# EXERCISE AIM
Retype the lines of the records starting with the line containing "What is the lowest" and going on through the line containing "What is the difference", both included. Leave the pictures out of your answer.

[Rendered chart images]
++++++

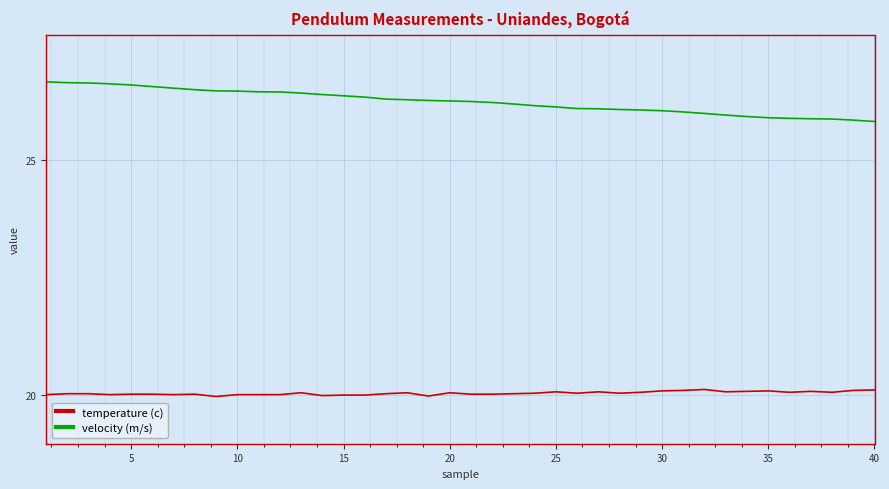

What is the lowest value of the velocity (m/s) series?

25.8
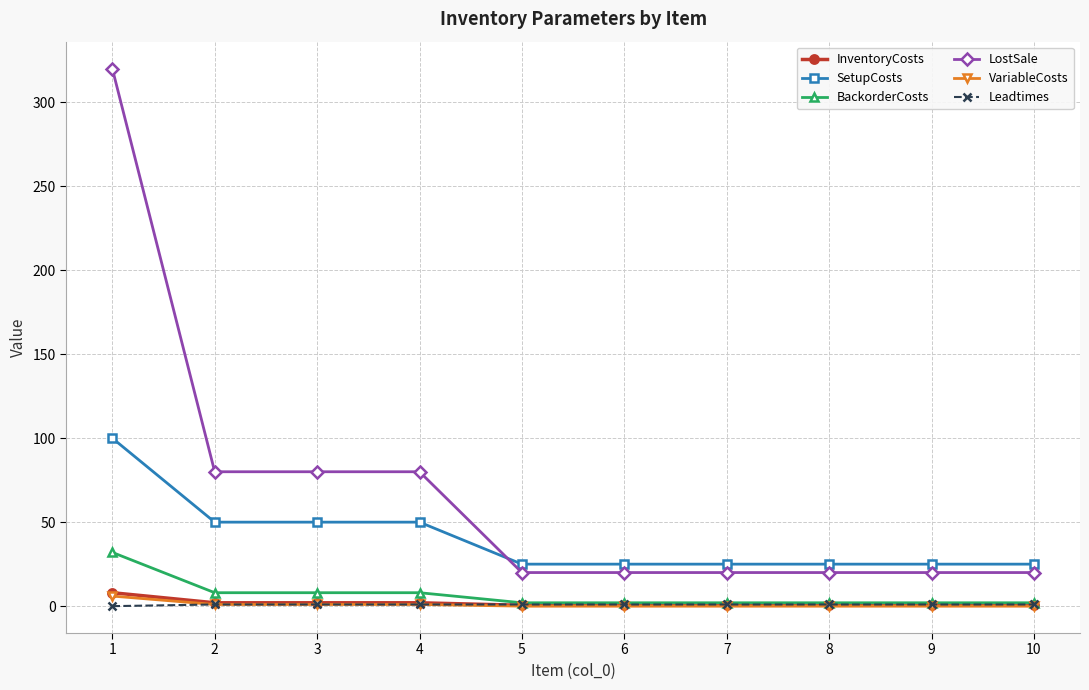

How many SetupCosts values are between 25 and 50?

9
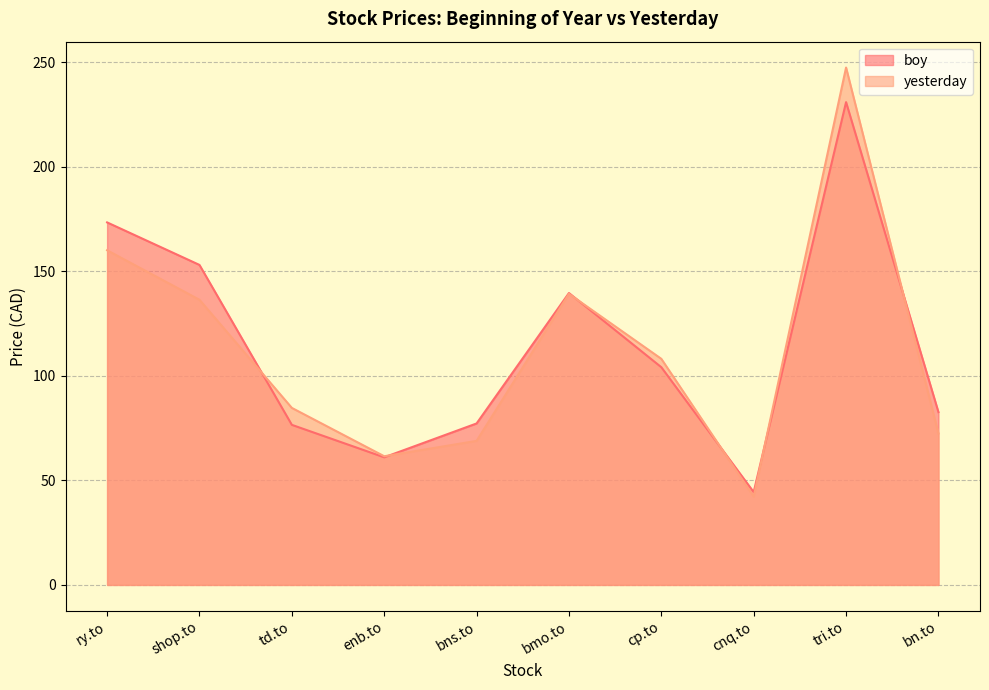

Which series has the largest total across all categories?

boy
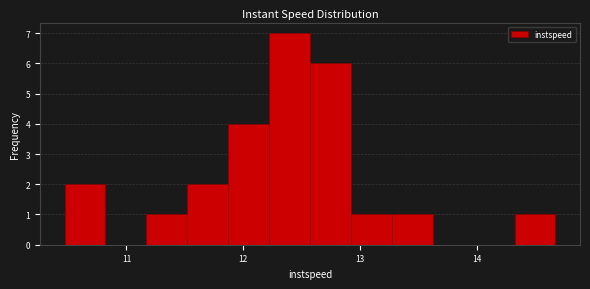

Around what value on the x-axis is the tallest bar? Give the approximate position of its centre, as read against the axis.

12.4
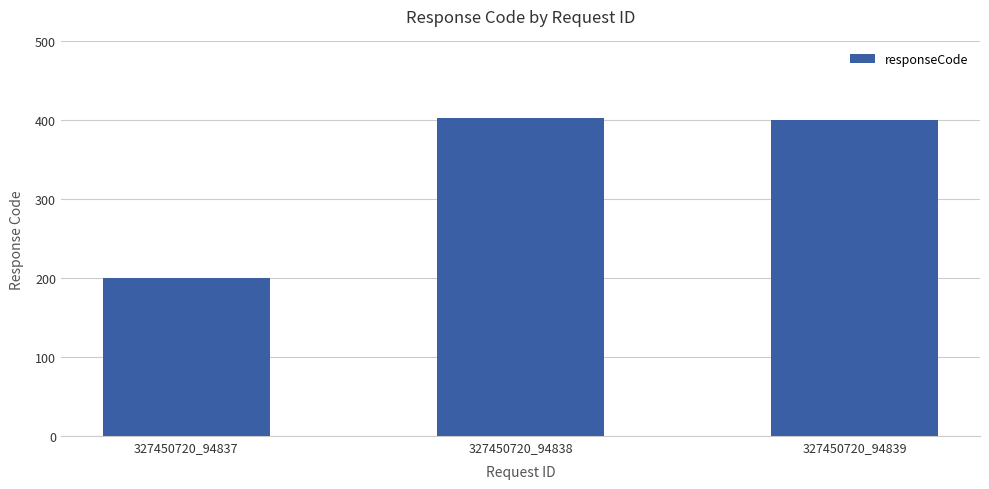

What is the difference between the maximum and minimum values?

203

++++++

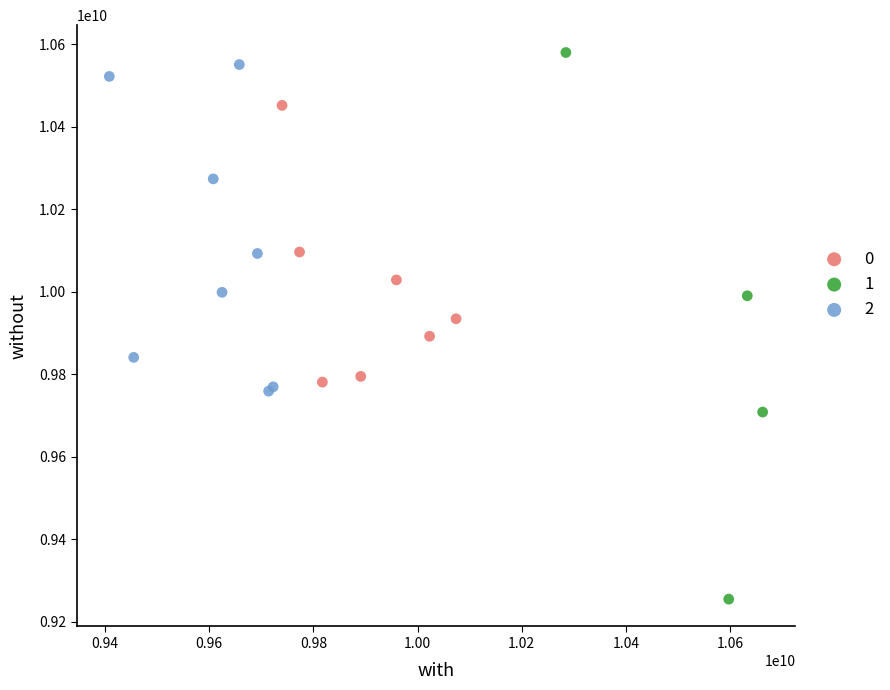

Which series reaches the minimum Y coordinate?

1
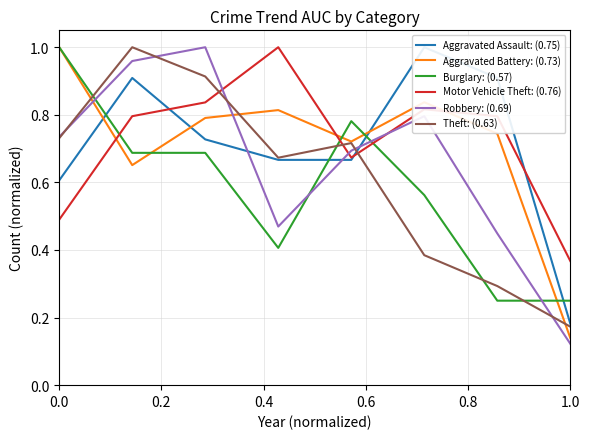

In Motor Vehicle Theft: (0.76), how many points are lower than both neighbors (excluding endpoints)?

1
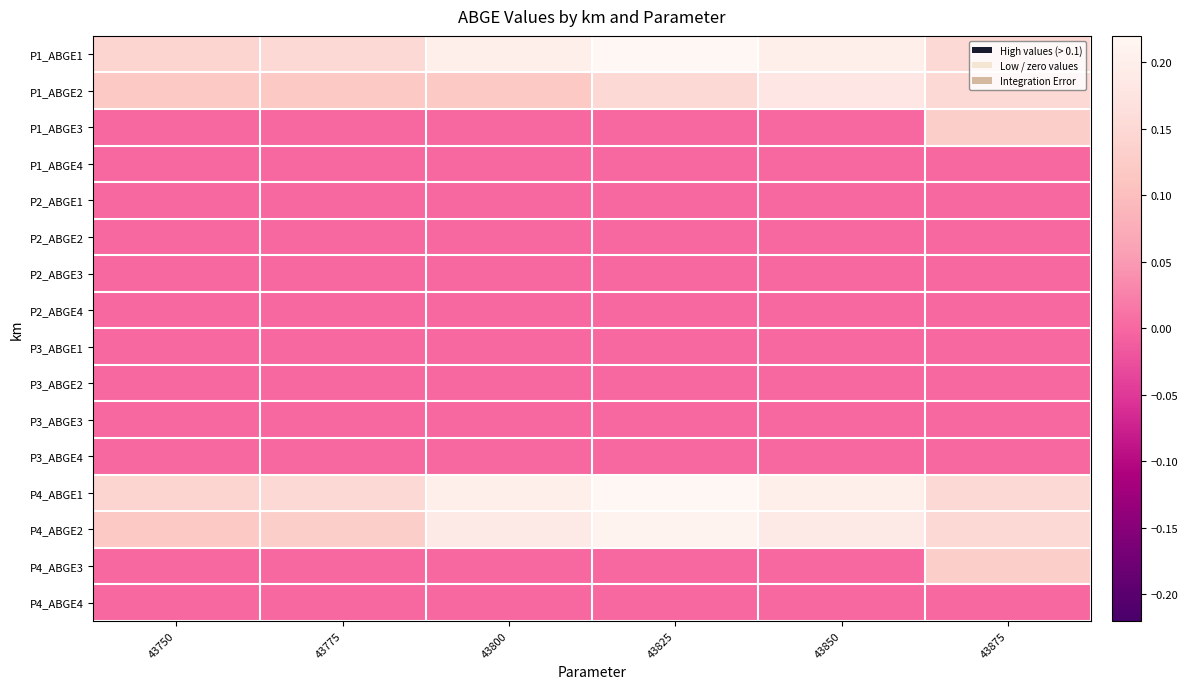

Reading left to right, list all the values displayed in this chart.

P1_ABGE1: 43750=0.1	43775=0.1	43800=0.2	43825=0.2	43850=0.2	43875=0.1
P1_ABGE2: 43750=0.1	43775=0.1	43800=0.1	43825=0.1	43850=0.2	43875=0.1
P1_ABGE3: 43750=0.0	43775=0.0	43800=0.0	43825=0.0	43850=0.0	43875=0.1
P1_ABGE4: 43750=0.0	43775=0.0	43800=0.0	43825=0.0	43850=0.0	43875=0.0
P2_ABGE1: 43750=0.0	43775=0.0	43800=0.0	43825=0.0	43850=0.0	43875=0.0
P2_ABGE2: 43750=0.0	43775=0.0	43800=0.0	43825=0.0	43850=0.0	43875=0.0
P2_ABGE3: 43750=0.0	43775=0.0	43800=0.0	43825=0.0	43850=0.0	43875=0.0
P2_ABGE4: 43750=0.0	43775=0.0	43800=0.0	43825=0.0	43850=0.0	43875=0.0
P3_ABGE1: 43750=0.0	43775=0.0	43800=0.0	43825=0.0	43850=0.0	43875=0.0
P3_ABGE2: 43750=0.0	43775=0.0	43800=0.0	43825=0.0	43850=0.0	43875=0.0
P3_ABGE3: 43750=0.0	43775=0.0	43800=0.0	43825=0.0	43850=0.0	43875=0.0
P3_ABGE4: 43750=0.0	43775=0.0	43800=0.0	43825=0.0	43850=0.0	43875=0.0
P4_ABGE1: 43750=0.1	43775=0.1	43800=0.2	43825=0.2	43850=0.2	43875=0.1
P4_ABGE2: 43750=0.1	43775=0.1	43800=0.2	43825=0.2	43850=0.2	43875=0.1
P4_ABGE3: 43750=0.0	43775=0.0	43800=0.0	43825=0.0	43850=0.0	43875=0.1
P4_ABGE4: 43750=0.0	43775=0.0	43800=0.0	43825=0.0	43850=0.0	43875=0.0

++++++

# ANSWER AREA
What is the lowest value of the velocity (m/s) series?

25.8

How many SetupCosts values are between 25 and 50?

9

Which series has the largest total across all categories?

boy

Around what value on the x-axis is the tallest bar? Give the approximate position of its centre, as read against the axis.

12.4

What is the difference between the maximum and minimum values?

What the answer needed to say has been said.